* [THE DATA]

☆ ☆ ☆ ☆

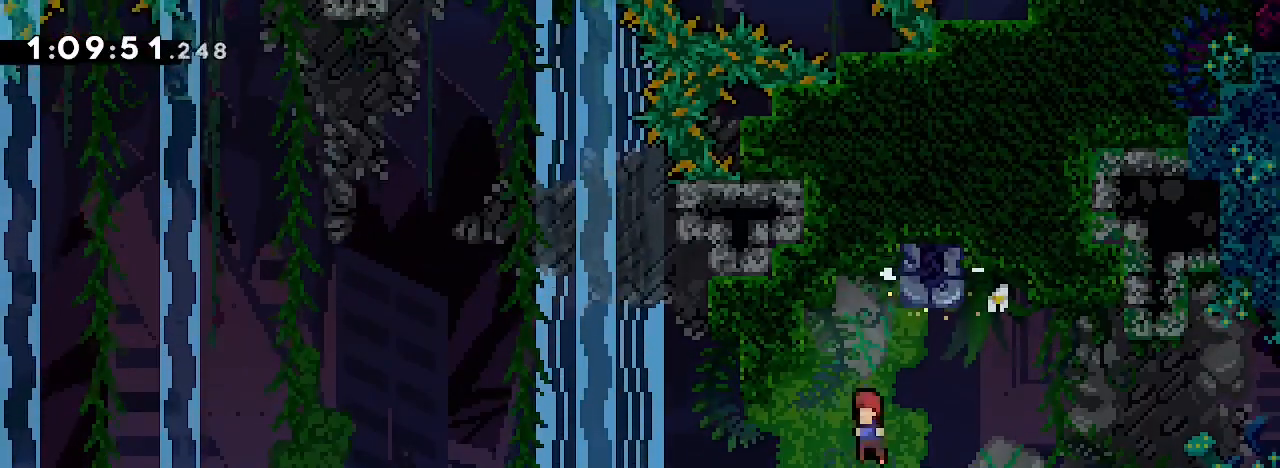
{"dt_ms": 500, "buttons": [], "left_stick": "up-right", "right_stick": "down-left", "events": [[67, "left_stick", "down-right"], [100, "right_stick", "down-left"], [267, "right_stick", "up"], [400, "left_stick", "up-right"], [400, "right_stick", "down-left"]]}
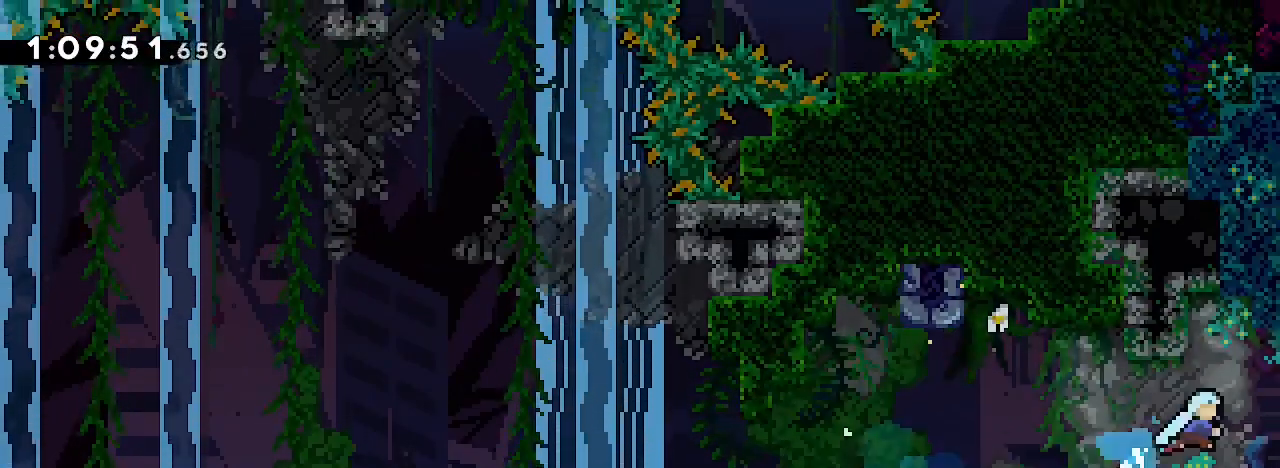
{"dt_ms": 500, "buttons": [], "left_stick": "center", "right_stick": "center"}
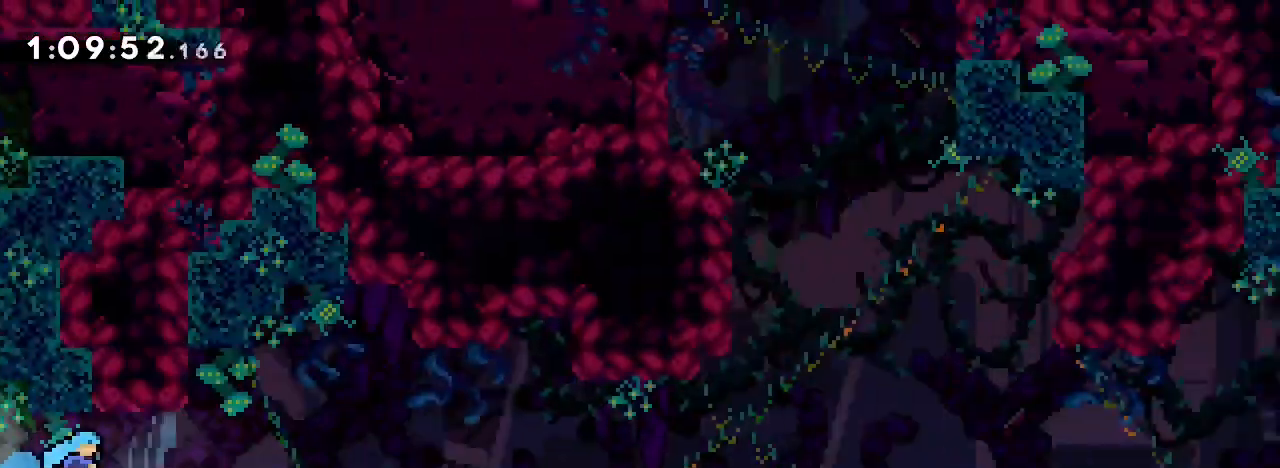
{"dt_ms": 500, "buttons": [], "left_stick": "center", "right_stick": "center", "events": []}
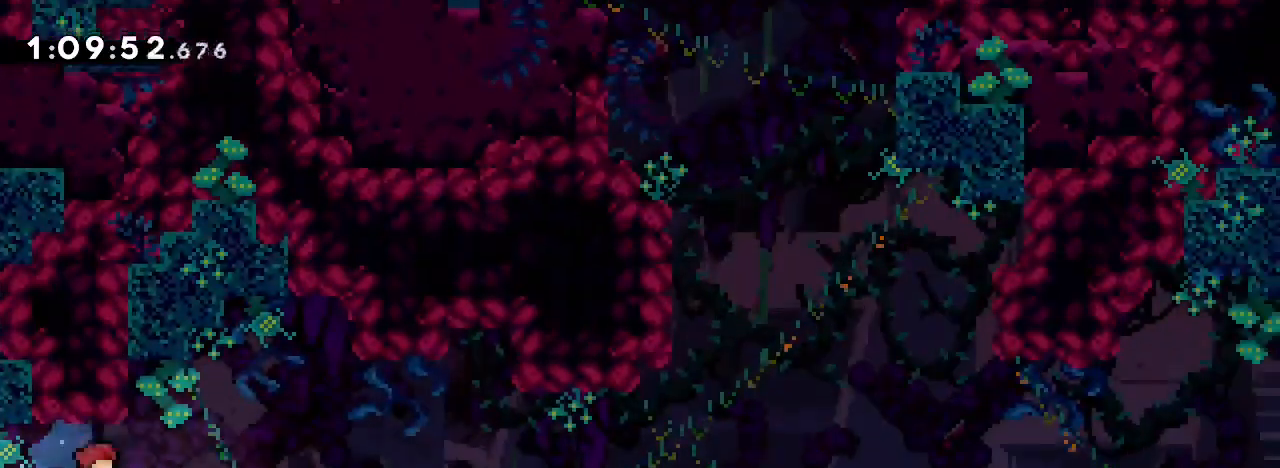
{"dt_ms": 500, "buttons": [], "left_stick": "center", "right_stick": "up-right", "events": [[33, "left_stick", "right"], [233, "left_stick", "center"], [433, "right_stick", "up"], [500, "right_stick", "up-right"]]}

☆ ☆ ☆ ☆

* [WHAT IS REQUIRED]
Print out the complete listing above exactly, dropping each image.

* [ANSWER BOX]
{"dt_ms": 500, "buttons": [], "left_stick": "up-right", "right_stick": "down-left", "events": [[67, "left_stick", "down-right"], [100, "right_stick", "down-left"], [267, "right_stick", "up"], [400, "left_stick", "up-right"], [400, "right_stick", "down-left"]]}
{"dt_ms": 500, "buttons": [], "left_stick": "center", "right_stick": "center"}
{"dt_ms": 500, "buttons": [], "left_stick": "center", "right_stick": "center", "events": []}
{"dt_ms": 500, "buttons": [], "left_stick": "center", "right_stick": "up-right", "events": [[33, "left_stick", "right"], [233, "left_stick", "center"], [433, "right_stick", "up"], [500, "right_stick", "up-right"]]}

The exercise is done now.